+++ SOURCE INFORMATION
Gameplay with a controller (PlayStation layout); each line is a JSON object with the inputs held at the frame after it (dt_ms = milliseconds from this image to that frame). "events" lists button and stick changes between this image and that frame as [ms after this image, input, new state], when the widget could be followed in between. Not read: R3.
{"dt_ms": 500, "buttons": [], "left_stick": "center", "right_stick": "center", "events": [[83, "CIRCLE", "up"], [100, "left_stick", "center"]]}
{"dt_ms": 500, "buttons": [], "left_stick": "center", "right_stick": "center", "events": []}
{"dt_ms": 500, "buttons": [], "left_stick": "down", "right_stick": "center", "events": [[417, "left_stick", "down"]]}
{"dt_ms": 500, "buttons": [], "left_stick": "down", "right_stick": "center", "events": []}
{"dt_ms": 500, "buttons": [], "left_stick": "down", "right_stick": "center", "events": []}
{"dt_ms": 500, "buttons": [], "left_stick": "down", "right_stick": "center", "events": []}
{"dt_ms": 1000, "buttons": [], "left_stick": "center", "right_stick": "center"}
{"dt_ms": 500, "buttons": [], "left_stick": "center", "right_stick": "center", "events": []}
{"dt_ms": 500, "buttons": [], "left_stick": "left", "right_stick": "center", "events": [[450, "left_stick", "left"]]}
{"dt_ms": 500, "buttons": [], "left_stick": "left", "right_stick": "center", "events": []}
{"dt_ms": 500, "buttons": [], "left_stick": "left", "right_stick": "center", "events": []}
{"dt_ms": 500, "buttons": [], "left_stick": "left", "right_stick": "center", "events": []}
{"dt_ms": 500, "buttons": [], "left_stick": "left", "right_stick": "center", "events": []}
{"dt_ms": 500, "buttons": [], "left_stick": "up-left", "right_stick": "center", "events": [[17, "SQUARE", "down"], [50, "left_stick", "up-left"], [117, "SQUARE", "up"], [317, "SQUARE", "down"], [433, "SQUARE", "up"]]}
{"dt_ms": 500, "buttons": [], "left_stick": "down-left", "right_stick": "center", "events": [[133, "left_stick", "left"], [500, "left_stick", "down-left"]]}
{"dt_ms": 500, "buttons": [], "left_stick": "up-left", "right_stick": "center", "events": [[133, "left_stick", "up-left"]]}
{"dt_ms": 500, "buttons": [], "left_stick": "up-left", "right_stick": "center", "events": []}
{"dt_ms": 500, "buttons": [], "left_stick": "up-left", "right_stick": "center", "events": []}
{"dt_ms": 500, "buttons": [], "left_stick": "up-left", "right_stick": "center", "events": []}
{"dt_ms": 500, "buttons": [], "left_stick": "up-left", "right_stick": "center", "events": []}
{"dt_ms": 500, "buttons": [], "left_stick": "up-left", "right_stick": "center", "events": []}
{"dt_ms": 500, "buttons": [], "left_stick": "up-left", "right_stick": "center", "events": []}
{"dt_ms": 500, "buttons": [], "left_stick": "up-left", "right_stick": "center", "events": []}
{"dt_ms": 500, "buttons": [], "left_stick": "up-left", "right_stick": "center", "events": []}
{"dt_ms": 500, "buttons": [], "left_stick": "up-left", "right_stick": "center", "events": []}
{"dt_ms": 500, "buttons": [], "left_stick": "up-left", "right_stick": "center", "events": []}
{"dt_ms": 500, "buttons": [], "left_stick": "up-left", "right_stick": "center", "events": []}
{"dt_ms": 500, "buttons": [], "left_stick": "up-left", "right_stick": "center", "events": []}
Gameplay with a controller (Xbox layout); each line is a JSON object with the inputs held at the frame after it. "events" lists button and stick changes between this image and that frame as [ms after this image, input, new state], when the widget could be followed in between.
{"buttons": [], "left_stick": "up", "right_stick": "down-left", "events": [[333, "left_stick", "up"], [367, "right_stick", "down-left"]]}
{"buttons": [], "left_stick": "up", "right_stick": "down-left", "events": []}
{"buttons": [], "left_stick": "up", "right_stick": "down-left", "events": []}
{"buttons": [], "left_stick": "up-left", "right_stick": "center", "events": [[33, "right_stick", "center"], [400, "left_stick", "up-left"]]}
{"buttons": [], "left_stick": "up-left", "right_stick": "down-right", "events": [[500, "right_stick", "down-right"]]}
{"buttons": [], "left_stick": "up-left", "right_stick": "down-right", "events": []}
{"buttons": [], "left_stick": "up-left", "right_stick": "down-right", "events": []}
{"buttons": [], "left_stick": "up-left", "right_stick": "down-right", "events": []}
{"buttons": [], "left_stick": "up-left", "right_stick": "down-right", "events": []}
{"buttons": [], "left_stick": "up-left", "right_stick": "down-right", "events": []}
++++++
WHAT YOU NEED TO DO: Each record above is to be printed again exactly as written.

ANSWER TO THE PROBLEM:
Gameplay with a controller (PlayStation layout); each line is a JSON object with the inputs held at the frame after it (dt_ms = milliseconds from this image to that frame). "events" lists button and stick changes between this image and that frame as [ms after this image, input, new state], when the widget could be followed in between. Not read: R3.
{"dt_ms": 500, "buttons": [], "left_stick": "center", "right_stick": "center", "events": [[83, "CIRCLE", "up"], [100, "left_stick", "center"]]}
{"dt_ms": 500, "buttons": [], "left_stick": "center", "right_stick": "center", "events": []}
{"dt_ms": 500, "buttons": [], "left_stick": "down", "right_stick": "center", "events": [[417, "left_stick", "down"]]}
{"dt_ms": 500, "buttons": [], "left_stick": "down", "right_stick": "center", "events": []}
{"dt_ms": 500, "buttons": [], "left_stick": "down", "right_stick": "center", "events": []}
{"dt_ms": 500, "buttons": [], "left_stick": "down", "right_stick": "center", "events": []}
{"dt_ms": 1000, "buttons": [], "left_stick": "center", "right_stick": "center"}
{"dt_ms": 500, "buttons": [], "left_stick": "center", "right_stick": "center", "events": []}
{"dt_ms": 500, "buttons": [], "left_stick": "left", "right_stick": "center", "events": [[450, "left_stick", "left"]]}
{"dt_ms": 500, "buttons": [], "left_stick": "left", "right_stick": "center", "events": []}
{"dt_ms": 500, "buttons": [], "left_stick": "left", "right_stick": "center", "events": []}
{"dt_ms": 500, "buttons": [], "left_stick": "left", "right_stick": "center", "events": []}
{"dt_ms": 500, "buttons": [], "left_stick": "left", "right_stick": "center", "events": []}
{"dt_ms": 500, "buttons": [], "left_stick": "up-left", "right_stick": "center", "events": [[17, "SQUARE", "down"], [50, "left_stick", "up-left"], [117, "SQUARE", "up"], [317, "SQUARE", "down"], [433, "SQUARE", "up"]]}
{"dt_ms": 500, "buttons": [], "left_stick": "down-left", "right_stick": "center", "events": [[133, "left_stick", "left"], [500, "left_stick", "down-left"]]}
{"dt_ms": 500, "buttons": [], "left_stick": "up-left", "right_stick": "center", "events": [[133, "left_stick", "up-left"]]}
{"dt_ms": 500, "buttons": [], "left_stick": "up-left", "right_stick": "center", "events": []}
{"dt_ms": 500, "buttons": [], "left_stick": "up-left", "right_stick": "center", "events": []}
{"dt_ms": 500, "buttons": [], "left_stick": "up-left", "right_stick": "center", "events": []}
{"dt_ms": 500, "buttons": [], "left_stick": "up-left", "right_stick": "center", "events": []}
{"dt_ms": 500, "buttons": [], "left_stick": "up-left", "right_stick": "center", "events": []}
{"dt_ms": 500, "buttons": [], "left_stick": "up-left", "right_stick": "center", "events": []}
{"dt_ms": 500, "buttons": [], "left_stick": "up-left", "right_stick": "center", "events": []}
{"dt_ms": 500, "buttons": [], "left_stick": "up-left", "right_stick": "center", "events": []}
{"dt_ms": 500, "buttons": [], "left_stick": "up-left", "right_stick": "center", "events": []}
{"dt_ms": 500, "buttons": [], "left_stick": "up-left", "right_stick": "center", "events": []}
{"dt_ms": 500, "buttons": [], "left_stick": "up-left", "right_stick": "center", "events": []}
{"dt_ms": 500, "buttons": [], "left_stick": "up-left", "right_stick": "center", "events": []}
Gameplay with a controller (Xbox layout); each line is a JSON object with the inputs held at the frame after it. "events" lists button and stick changes between this image and that frame as [ms after this image, input, new state], when the widget could be followed in between.
{"buttons": [], "left_stick": "up", "right_stick": "down-left", "events": [[333, "left_stick", "up"], [367, "right_stick", "down-left"]]}
{"buttons": [], "left_stick": "up", "right_stick": "down-left", "events": []}
{"buttons": [], "left_stick": "up", "right_stick": "down-left", "events": []}
{"buttons": [], "left_stick": "up-left", "right_stick": "center", "events": [[33, "right_stick", "center"], [400, "left_stick", "up-left"]]}
{"buttons": [], "left_stick": "up-left", "right_stick": "down-right", "events": [[500, "right_stick", "down-right"]]}
{"buttons": [], "left_stick": "up-left", "right_stick": "down-right", "events": []}
{"buttons": [], "left_stick": "up-left", "right_stick": "down-right", "events": []}
{"buttons": [], "left_stick": "up-left", "right_stick": "down-right", "events": []}
{"buttons": [], "left_stick": "up-left", "right_stick": "down-right", "events": []}
{"buttons": [], "left_stick": "up-left", "right_stick": "down-right", "events": []}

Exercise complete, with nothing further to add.